In Election Analysis, Governor, House, Polling on November 29, 2012 at 11:19 am

Lt. Gov. Bill Bolling

In what will probably become the closest of the 2013 elections, significant action is already occurring in the open Virginia governor’s race. Since this state is the only one in the nation that still imposes a one-term limit on its chief executive, the odd-year election is always incumbent-less and thereby competitive. Next year’s campaign will be no exception.

Already, the Republican nomination situation is coming into focus. Clearly understanding that he could not win majority support in a statewide nominating convention against the more conservative Attorney General Ken Cuccinelli, Lt. Gov. Bill Bolling is again dropping plans to run for governor — this time with bad blood. Four years ago, Bolling stepped aside to give then-AG Bob McDonnell a clear shot at winning the nomination.
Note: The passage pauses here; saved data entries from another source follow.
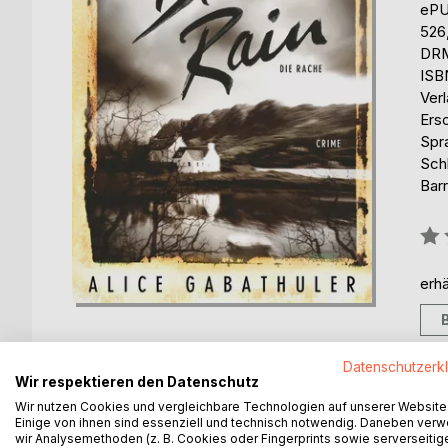
eP
526
DRM
ISB
Ver
Ers
Spr
Sch
Barr
Bew
0%
erhä
Datenschutzerk
Wir respektieren den Datenschutz
BESCHREIBUNG
AUTOR/IN
PRESSES
Wir nutzen Cookies und vergleichbare Technologien auf unserer Website
Einige von ihnen sind essenziell und technisch notwendig. Daneben ver
wir Analysemethoden (z. B. Cookies oder Fingerprints sowie serverseitig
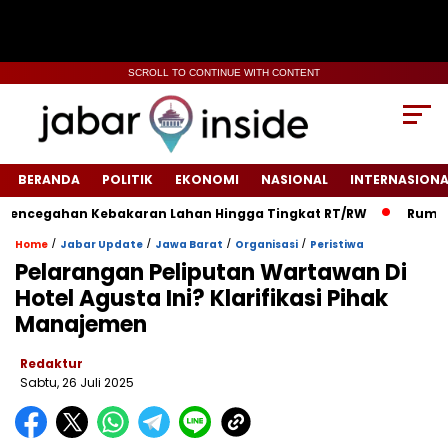
SCROLL TO CONTINUE WITH CONTENT
BERANDA
POLITIK
EKONOMI
NASIONAL
INTERNASIONA
cegahan Kebakaran Lahan Hingga Tingkat RT/RW‎
‎Rumah War
/
/
/
/
Home
Jabar Update
Jawa Barat
Organisasi
Peristiwa
Pelarangan Peliputan Wartawan Di
Hotel Agusta Ini? Klarifikasi Pihak
Manajemen
Redaktur
Sabtu, 26 Juli 2025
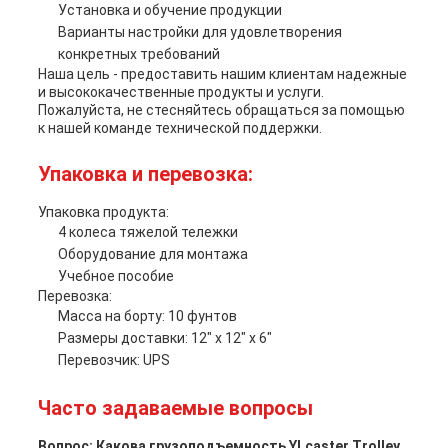
Установка и обучение продукции
Варианты настройки для удовлетворения
конкретных требований
Наша цель - предоставить нашим клиентам надежные
и высококачественные продукты и услуги.
Пожалуйста, не стесняйтесь обращаться за помощью
к нашей команде технической поддержки.
Упаковка и перевозка:
Упаковка продукта:
4 колеса тяжелой тележки
Оборудование для монтажа
Учебное пособие
Перевозка:
Масса на борту: 10 фунтов
Размеры доставки: 12" x 12" x 6"
Перевозчик: UPS
Часто задаваемые вопросы
Вопрос: Какова грузоподъемность YLcaster Trolley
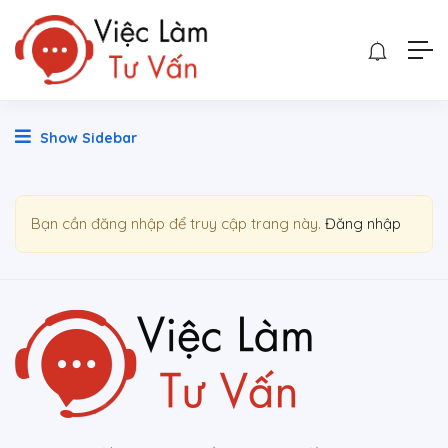
Show Sidebar
Bạn cần đăng nhập để truy cập trang này.
Đăng nhập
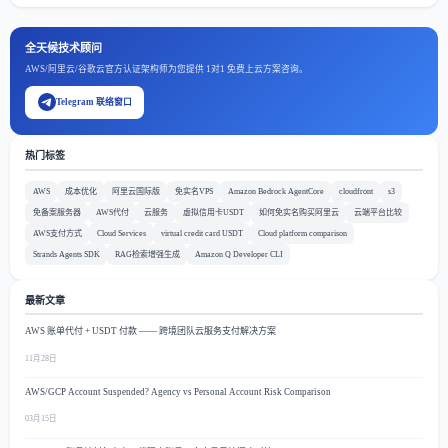
全天候技术顾问
AWS/阿里云/谷歌云官方认证架构师为您提供 1对1 免费上云方案咨询。
Telegram 联络窗口
热门标签
AWS
成本优化
阿里云国际版
免实名VPS
Amazon Bedrock AgentCore
cloudfront
s3
免备案服务器
AWS代付
云服务
虚拟信用卡USDT
如何免实名购买阿里云
云端平台比较
AWS支付方式
Cloud Services
virtual credit card USDT
Cloud platform comparison
Strands Agents SDK
RAG检索增强生成
Amazon Q Developer CLI
最新文章
AWS 账单代付 + USDT 付款 —— 跨境团队云服务支付解决方案
11月28日
AWS/GCP Account Suspended? Agency vs Personal Account Risk Comparison
03月15日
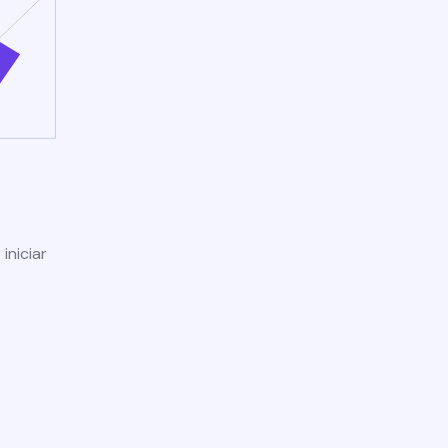
iniciar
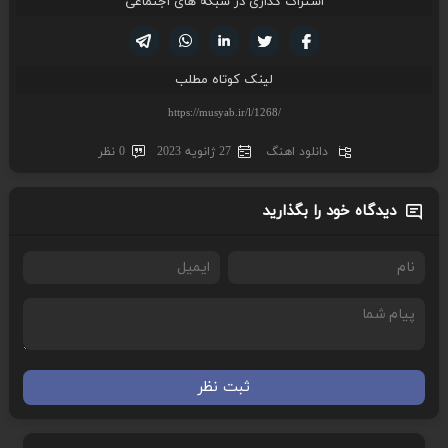
اشتراک گذاری در شبکه های اجتماعی
تویتر
فیسوک
لینکدین
واتساپ
تلگرام
لینک کوتاه مطلب
دانلود اهنگ
27 ژانویه 2023
0 نظر
دیدگاه خود را بگذارید
ثبت نظر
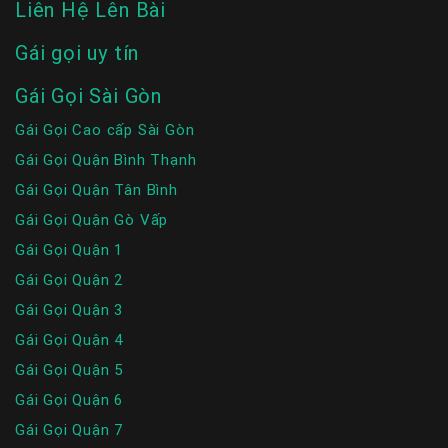
Liên Hệ Lên Bài
Gái gọi uy tín
Gái Gọi Sài Gòn
Gái Gọi Cao cấp Sài Gòn
Gái Gọi Quận Bình Thạnh
Gái Gọi Quận Tân Bình
Gái Gọi Quận Gò Vấp
Gái Gọi Quận 1
Gái Gọi Quận 2
Gái Gọi Quận 3
Gái Gọi Quận 4
Gái Gọi Quận 5
Gái Gọi Quận 6
Gái Gọi Quận 7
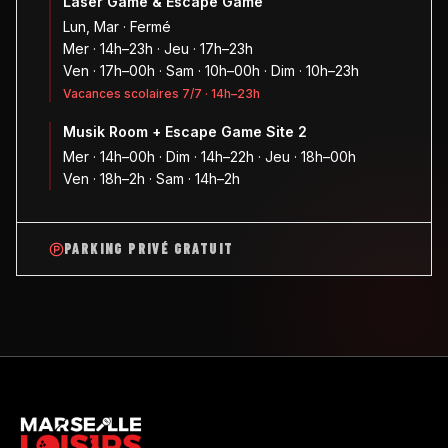
Laser Game & Escape Game
Lun, Mar · Fermé
Mer · 14h–23h · Jeu · 17h–23h
Ven · 17h–00h · Sam · 10h–00h · Dim · 10h–23h
Vacances scolaires 7/7 · 14h–23h
Musik Room + Escape Game Site 2
Mer · 14h–00h · Dim · 14h–22h · Jeu · 18h–00h
Ven · 18h–2h · Sam · 14h–2h
PARKING PRIVÉ GRATUIT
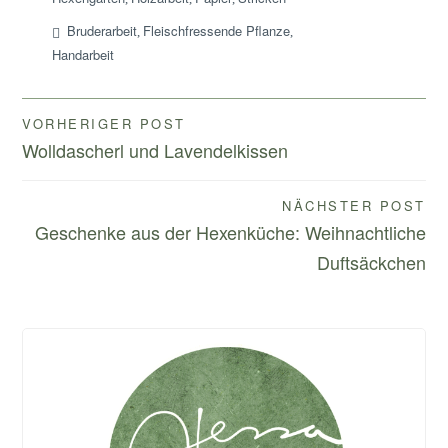
Bruderarbeit
Fleischfressende Pflanze
,
,
Handarbeit
Beitragsnavigation
VORHERIGER POST
Wolldascherl und Lavendelkissen
NÄCHSTER POST
Geschenke aus der Hexenküche: Weihnachtliche
Duftsäckchen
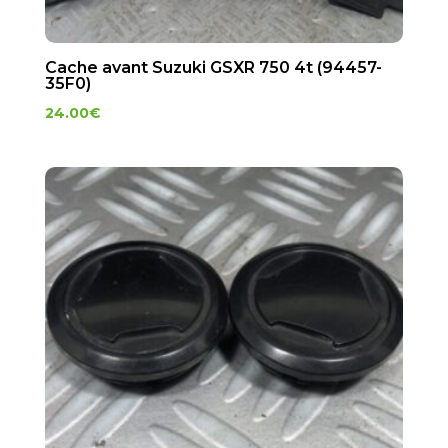
Cache avant Suzuki GSXR 750 4t (94457-
35F0)
24.00
€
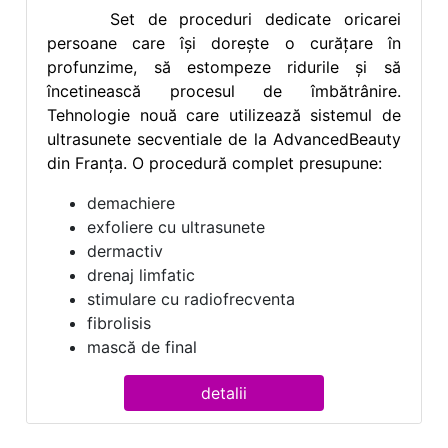
Set de proceduri dedicate oricarei
persoane care își dorește o curățare în
profunzime, să estompeze ridurile și să
încetinească procesul de îmbătrânire.
Tehnologie nouă care utilizează sistemul de
ultrasunete secventiale de la AdvancedBeauty
din Franța. O procedură complet presupune:
demachiere
exfoliere cu ultrasunete
dermactiv
drenaj limfatic
stimulare cu radiofrecventa
fibrolisis
mască de final
detalii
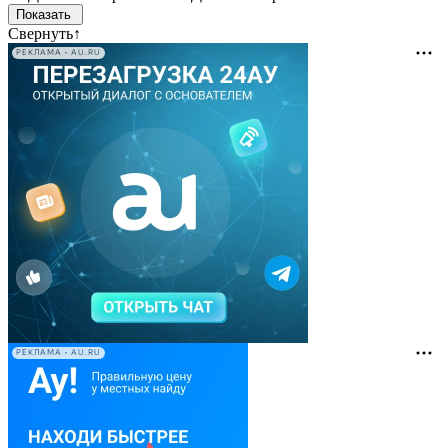
Свернуть
↑
РЕКЛАМА • AU.RU
РЕКЛАМА • AU.RU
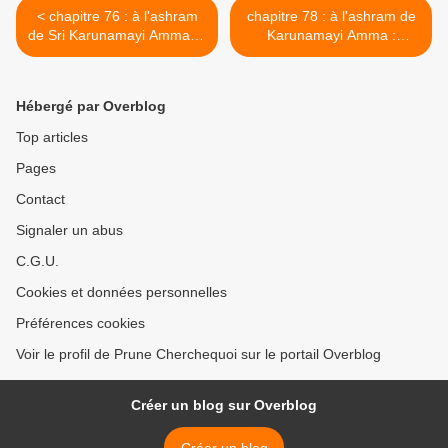
< chapitre 76 : à l'ashram
chapitre 78 : à l'ashram de
de Sri Karunamayi Amma ,2
Karunamayi Amma :
: mi-figue mi raisin ...
Ganesh >
Hébergé par Overblog
Top articles
Pages
Contact
Signaler un abus
C.G.U.
Cookies et données personnelles
Préférences cookies
Voir le profil de Prune Cherchequoi sur le portail Overblog
Créer un blog sur Overblog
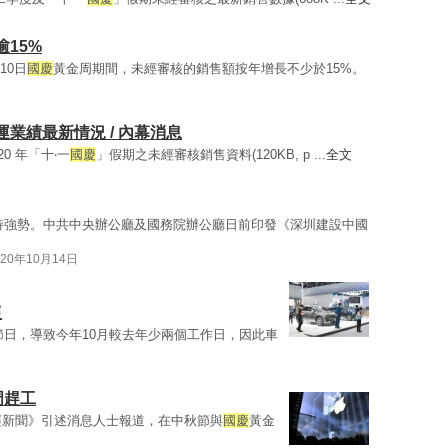
15%
10日
國慶
黃金周期間，未經審核的銷售額按年增長不少於15%。
營運業績最新情況 / 內幕消息
20 年「十‧一
國慶
」假期之未經審核銷售資料(120KB, p ...
全文
持強勢。中共中央辦公廳及國務院辦公廳日前印發《深圳建設中國
020年10月14日
復
節日，導致今年10月較去年少兩個工作日，因此車
周趕工
日經新聞》引述消息人士報道，在中秋節與
國慶
黃金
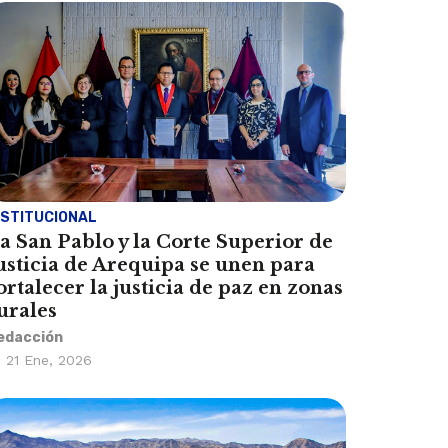
NSTITUCIONAL
a San Pablo y la Corte Superior de
usticia de Arequipa se unen para
ortalecer la justicia de paz en zonas
urales
edacción
21 Ene, 2026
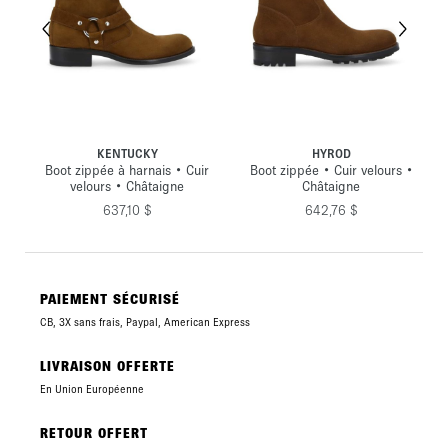
KENTUCKY
HYROD
oir
Boot zippée à harnais • Cuir
Boot zippée • Cuir velours •
velours • Châtaigne
Châtaigne
637,10 $
642,76 $
PAIEMENT SÉCURISÉ
CB, 3X sans frais, Paypal, American Express
LIVRAISON OFFERTE
En Union Européenne
RETOUR OFFERT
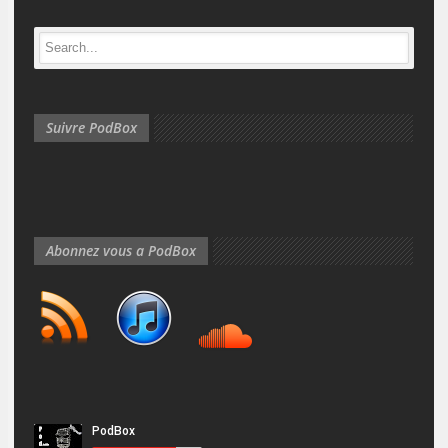
Suivre PodBox
Abonnez vous a PodBox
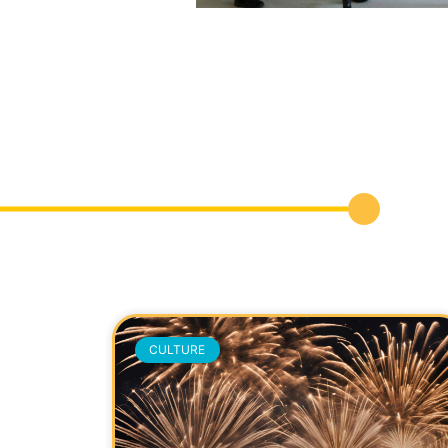
CULTURE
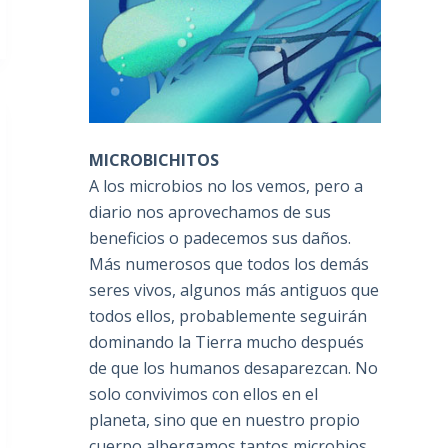
MICROBICHITOS
A los microbios no los vemos, pero a
diario nos aprovechamos de sus
beneficios o padecemos sus daños.
Más numerosos que todos los demás
seres vivos, algunos más antiguos que
todos ellos, probablemente seguirán
dominando la Tierra mucho después
de que los humanos desaparezcan. No
solo convivimos con ellos en el
planeta, sino que en nuestro propio
cuerpo albergamos tantos microbios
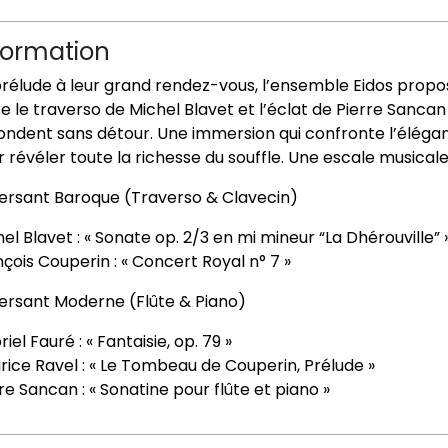
formation
prélude à leur grand rendez-vous, l’ensemble Eidos prop
re le traverso de
Michel Blavet
et l’éclat de
Pierre Sancan
ondent sans détour. Une immersion qui confronte l’éléga
 révéler toute la richesse du souffle. Une escale musicale
versant Baroque (Traverso & Clavecin)
hel Blavet
: « Sonate op. 2/3 en mi mineur “La Dhérouville” 
nçois Couperin
: « Concert Royal n° 7 »
versant Moderne (Flûte & Piano)
riel Fauré
: « Fantaisie, op. 79 »
rice Ravel
: « Le Tombeau de Couperin, Prélude »
rre Sancan
: « Sonatine pour flûte et piano »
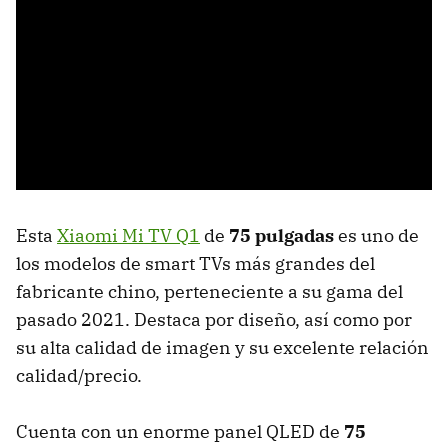
Esta
Xiaomi Mi TV Q1
de
75 pulgadas
es uno de
los modelos de smart TVs más grandes del
fabricante chino, perteneciente a su gama del
pasado 2021. Destaca por diseño, así como por
su alta calidad de imagen y su excelente relación
calidad/precio.
Cuenta con un enorme panel QLED de
75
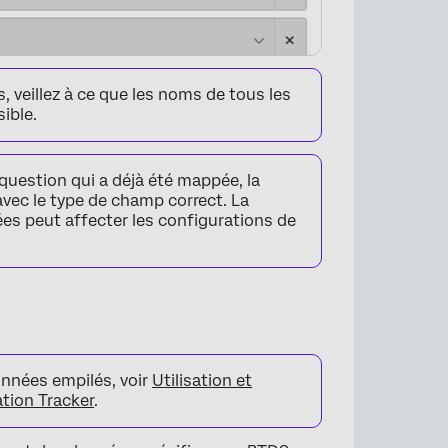
 veillez à ce que les noms de tous les
ible.
question qui a déjà été mappée, la
vec le type de champ correct. La
s peut affecter les configurations de
×
nnées empilés, voir
Utilisation et
tion Tracker
.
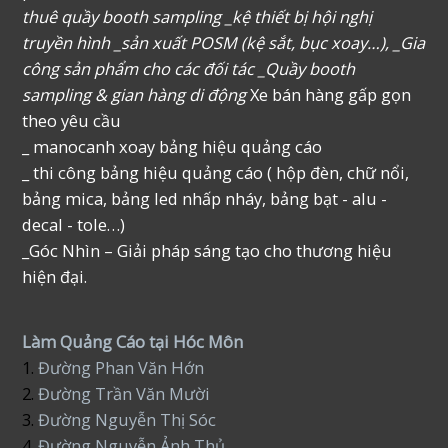
thuê quầy booth sampling _kệ thiết bị hội nghị
truyền hình _sản xuất POSM (kệ sắt, bục xoay…), _Gia
công sản phẩm cho các đối tác _Quầy booth
sampling & gian hàng di động
Xe bán hàng gấp gọn
theo yêu cầu
_ manocanh xoay bảng hiệu quảng cáo
_ thi công bảng hiệu quảng cáo ( hộp đèn, chữ nổi,
bảng mica, bảng led nhấp nháy, bảng bạt - alu -
decal - tole…)
_Góc Nhìn – Giải pháp sáng tạo cho thương hiệu
hiện đại.
Làm Quảng Cáo tại Hóc Môn
1.
Đường Phan Văn Hớn
2.
Đường Trần Văn Mười
3.
Đường Nguyễn Thị Sóc
4.
Đường Nguyễn Ảnh Thủ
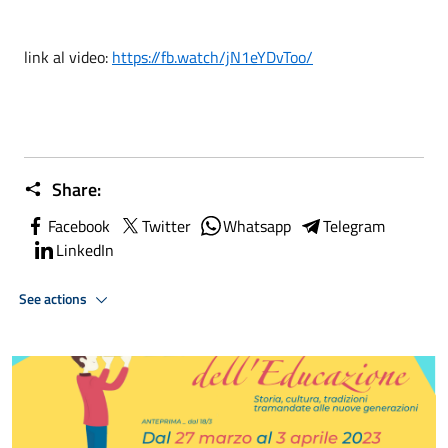
link al video:
https://fb.watch/jN1eYDvToo/
Share:
Facebook
Twitter
Whatsapp
Telegram
LinkedIn
See actions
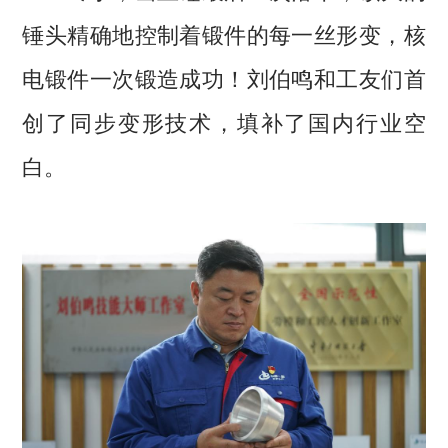
锤头精确地控制着锻件的每一丝形变，核
电锻件一次锻造成功！刘伯鸣和工友们首
创了同步变形技术，填补了国内行业空
白。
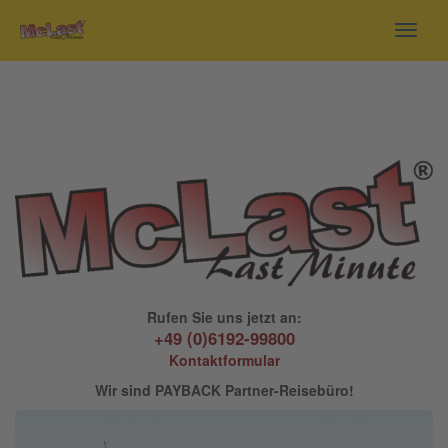
Toggl
navig
Rufen Sie uns jetzt an:
+49 (0)6192-99800
Kontaktformular
Wir sind PAYBACK Partner-Reisebüro!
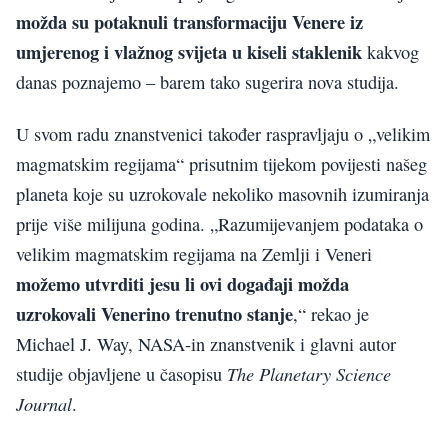
možda su potaknuli transformaciju Venere iz
umjerenog i vlažnog svijeta u kiseli staklenik
kakvog
danas poznajemo – barem tako sugerira nova studija.
U svom radu znanstvenici također raspravljaju o „velikim
magmatskim regijama“ prisutnim tijekom povijesti našeg
planeta koje su uzrokovale nekoliko masovnih izumiranja
prije više milijuna godina. „Razumijevanjem podataka o
velikim magmatskim regijama na Zemlji i Veneri
možemo utvrditi jesu li ovi događaji možda
uzrokovali Venerino trenutno stanje
,“ rekao je
Michael J. Way, NASA-in znanstvenik i glavni autor
The Planetary Science
studije objavljene u časopisu
Journal
.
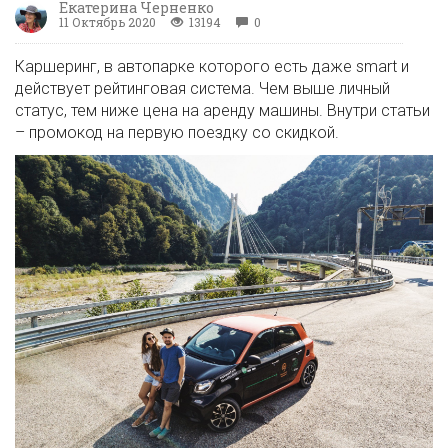
Екатерина Черненко
11 Октябрь 2020
13194
0
Каршеринг, в автопарке которого есть даже smart и
действует рейтинговая система. Чем выше личный
статус, тем ниже цена на аренду машины. Внутри статьи
– промокод на первую поездку со скидкой.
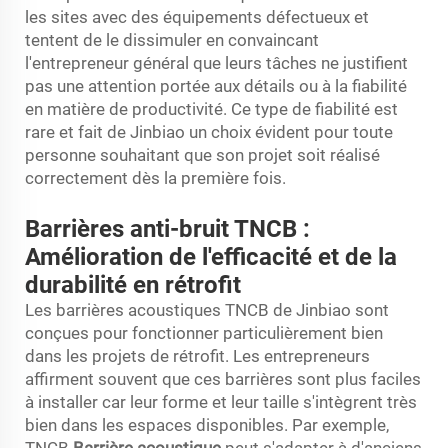
les sites avec des équipements défectueux et
tentent de le dissimuler en convaincant
l'entrepreneur général que leurs tâches ne justifient
pas une attention portée aux détails ou à la fiabilité
en matière de productivité. Ce type de fiabilité est
rare et fait de Jinbiao un choix évident pour toute
personne souhaitant que son projet soit réalisé
correctement dès la première fois.
Barrières anti-bruit TNCB :
Amélioration de l'efficacité et de la
durabilité en rétrofit
Les barrières acoustiques TNCB de Jinbiao sont
conçues pour fonctionner particulièrement bien
dans les projets de rétrofit. Les entrepreneurs
affirment souvent que ces barrières sont plus faciles
à installer car leur forme et leur taille s'intègrent très
bien dans les espaces disponibles. Par exemple,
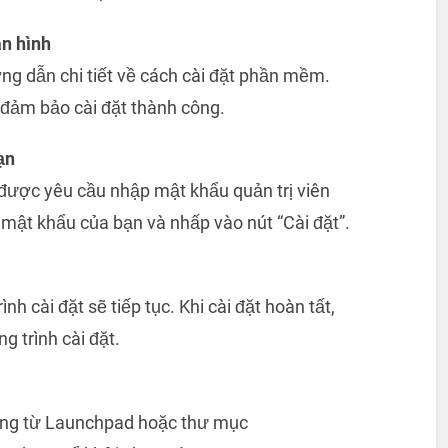
n hình
ng dẫn chi tiết về cách cài đặt phần mềm.
đảm bảo cài đặt thành công.
ạn
được yêu cầu nhập mật khẩu quản trị viên
mật khẩu của bạn và nhấp vào nút “Cài đặt”.
h cài đặt sẽ tiếp tục. Khi cài đặt hoàn tất,
g trình cài đặt.
dụng từ Launchpad hoặc thư mục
Objecting to the Republican Party of Virginia’s decision to replace a primary election with a convention, Bolling is not only exiting the governor’s race but says he will retire as lieutenant governor, too. “Under normal circumstances, I would be open to the possibility of running for another term as lieutenant governor, but I would not be interested in running on a statewide ticket with Mr. Cuccinelli,” he stated in a parting quote. Bolling’s reluctant action will now give Cuccinelli the opportunity of becoming the consensus Republican candidate.

On the Democratic side, former national committee chairman Terry McAuliffe, who fared poorly in the party’s gubernatorial primary four years ago losing to eventual nominee Creigh Deeds 50-26 percent, is indicating he will be back for another run. Former one-term Congressman Tom Perriello (D-VA-5) is also a potential Democratic candidate.

NOTES:

 
NC-7 Recount

Only one county remains to be re-canvassed in one of the closest House races in the country, the North Carolina contest between Rep. Mike McIntyre (D-NC-7) and state Sen. David Rouzer (R). When the recount began, McIntyre’s lead was 655 votes. Through the current portion of the almost completed process, the congressman has actually increased his lead by eight votes to a margin of 663 tallies. It is only now a matter of time before McIntyre is awarded an official victory. Expect this Wilmington-anchored 7th District to be a major Republican target in 2014.

New Hampshire Senate

Already, the first 2014 Senate poll has been conducted. Public Policy Polling (Nov. 14-15; 1,018 New Hampshire registered voters) surveyed a hypothetical pairing between first-term Sen. Jeanne Shaheen (D) and former Sen. John E. Sununu (R). The results stake the incumbent to a 53-42 percent advantage. There is no indication that Sununu will run again, but PPP often tests the most well-known political figures against incumbents before a field of actual challengers comes to the forefront. Sen. Shaheen’s job approval is 51:36 percent favorable to unfavorable.